The Commission also recommended that Congress and the TSA give “priority attention to improving the ability of screening checkpoints to detect explosives on passengers”; we’ve spent so much time talking about how airport body scan devices may show all of our “naughty bits,” however, that we’ve touched very little upon whether they even would have prevented a successful attack by AbdulMutallab or someone employing a similar strategy. There is also the issue of overseas inspections of incoming cargo; I understand that it may be expensive and technologically inexact, but in an age where many of us have talking phones that can either spit out recipes or make dinner reservations, it would seem that figuring this out is solidly within our grasp.

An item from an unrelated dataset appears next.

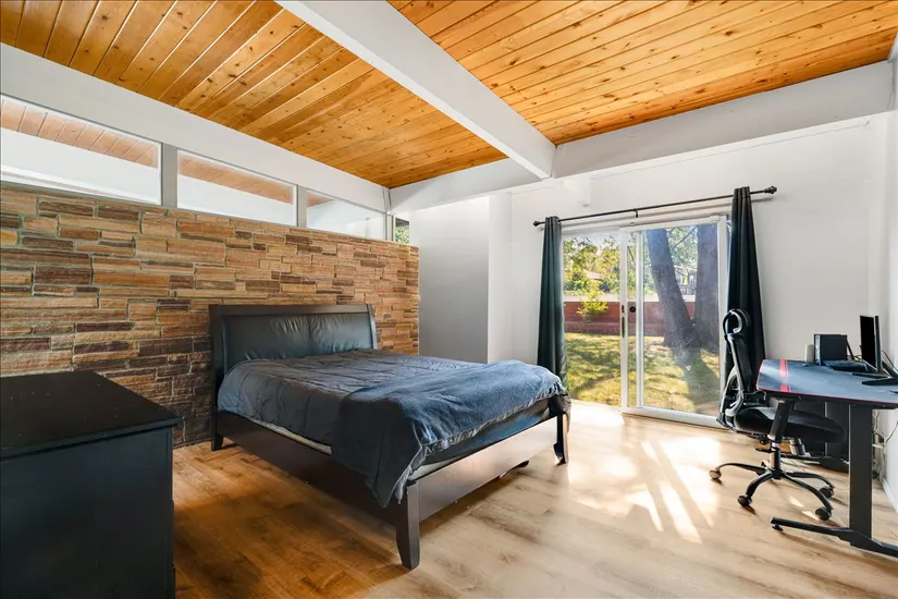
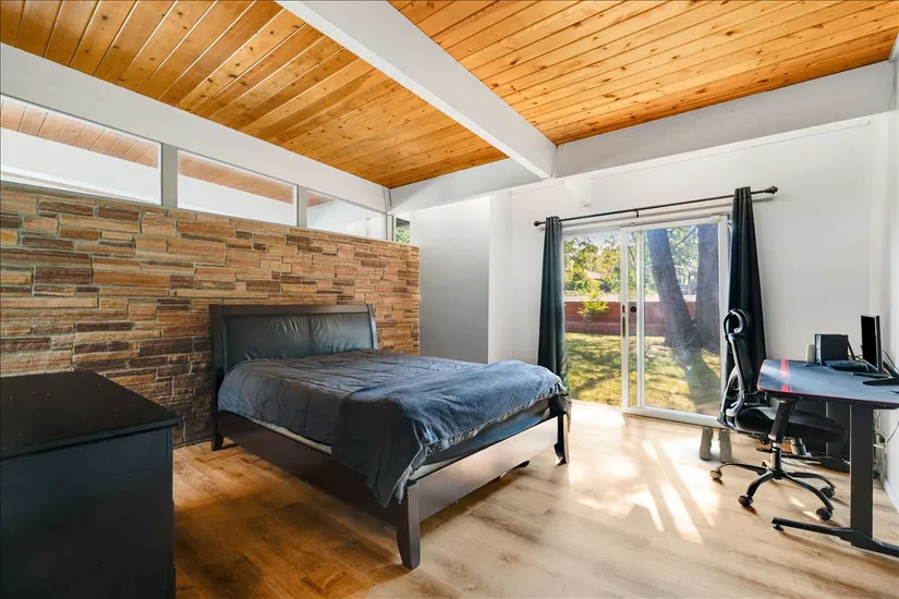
+ boots [698,425,733,464]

I would also respectfully submit that there is a big difference between “profiling” based on activity (which makes complete sense) and “profiling” based on race or religion. Should AbdulMutallab’s father – who prized international morality and security over family loyalty – really be painted with the same brush as his son? I should think not.
As others have said more eloquently than I, these are among the most important issues facing us as Americans today. None of this is easy (except perhaps for stopping someone at the airport who has no luggage and who buys a one-way ticket in cash – and whose father says “I think my son is a terrorist.”). Fighting terrorism, however, is not simply about hysterically beating our chests and looking for excuses to burn the rulebook. When we do, we usually just end up burning the house down and destroying precisely what it is we were trying to protect.